While the Affordable Care Act (ACA) has resulted in significant health insurance plan premium increases, employers continue to seek the magic bullet to manage health care costs within the constraints of the ACA while still providing a comprehensive benefits package to their employees.
Historically, self-funded health plans have only been utilized by larger employer groups. However, the ACA’s small group community rating rules continue to result in unsustainable premium increases for small employers, making self-funding a viable alternative to ACA in the form of level-funded health plans.
Smart Business spoke with Craig Pritts, sales executive at JRG Advisors, about this self-insured hybrid health plan and whether it makes sense for your organization.
What is a level-funded health plan?
A level-funded health plan is an underwritten administrative services only or ASO product with integrated stop loss coverage offered by insurance companies and third party administrators (TPAs). As the name suggests, a level-funded plan has fixed or level monthly costs associated with the funding of the employees’ health coverage.
The level cost typically comprises three components: a claims allowance, a TPA fee and a stop-loss coverage premium. The claims allowance is utilized to fund employee medical costs. The TPA fee pays for the administration of the plan, which includes adjudicating claims. The stop-loss premium is utilized toward the coverage to protect the employer against any catastrophic claims.
How does a level-funded plan work?
As claims are incurred on a monthly basis, the insurance company or TPA pays them out of the claims allowance. If there is an extraordinary claim on an individual or aggregate basis, the stop-loss insurance kicks in. At no time does the employer pay more than the level premium amount.
At the end of the plan year, the employer group performance is evaluated. If the group performs well with little or no claims, a portion or all of the unused claim allowance is returned to the group. Additionally, the group could benefit from a lower rate for the following plan year since the monthly allowance and stop-loss premium should be less. If the group performs as originally expected, there is minimal or no premium increase — a stark contrast to the ACA world.
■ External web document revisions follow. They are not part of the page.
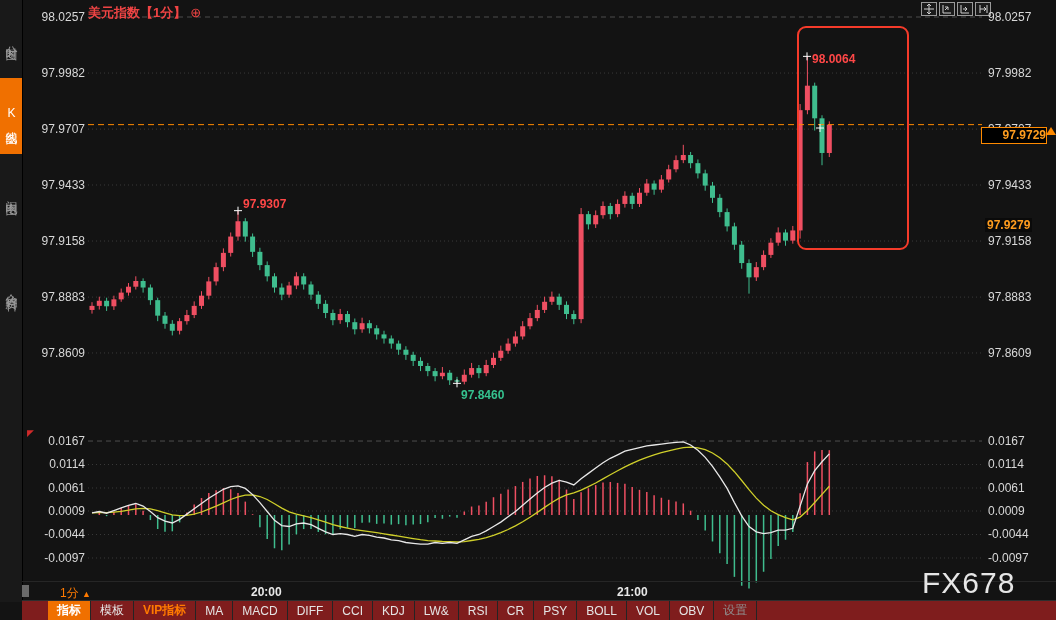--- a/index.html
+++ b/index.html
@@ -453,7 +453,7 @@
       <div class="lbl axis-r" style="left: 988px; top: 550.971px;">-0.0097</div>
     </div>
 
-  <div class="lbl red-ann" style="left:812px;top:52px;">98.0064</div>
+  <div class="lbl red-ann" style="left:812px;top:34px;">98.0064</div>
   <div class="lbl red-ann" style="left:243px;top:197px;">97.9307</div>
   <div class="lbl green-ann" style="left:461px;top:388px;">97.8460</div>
What if the employer has a bad year?
The stop-loss coverage component of a level-funded plan protects the employer in the event of high claims or a catastrophic claim within their employee population. Again, the entire concept of a level-funded plan is that the employer never has to pay more than the level monthly premium.
Since these plans are medically underwritten, it could be realistic to expect a premium increase at renewal. A small employer group in this scenario has an advantage over its larger group counterparts. They can simply revert back to a community rated (non-underwritten) ACA plan, which would likely be to their benefit financially.
How can level-funded plans benefit employers?
Level-funded plans offer the best of both worlds, combining features of fully and self-insured plans. They offer the cost predictability of fully insured while eliminating the risk exposure of self-insured plans. An employer only pays for incurred health care costs and can share savings at renewal if the plan year ran well.
Level-funded plans do not have the same regulatory requirements as fully insured plans, which eliminates the administrative burden on employers and reduces overhead expenses.
What’s the takeaway for employers?
Level-funded plans are more complex than fully insured plans, but also can provide employers a long-term strategy and solution to combat the ACA community rating rules and subsequent surprise premium increases. Employers should consult with an experienced insurance professional who is well versed in the structure, features, implementation and costs of level-funded health plans to determine if this alternative funding strategy is right for their company.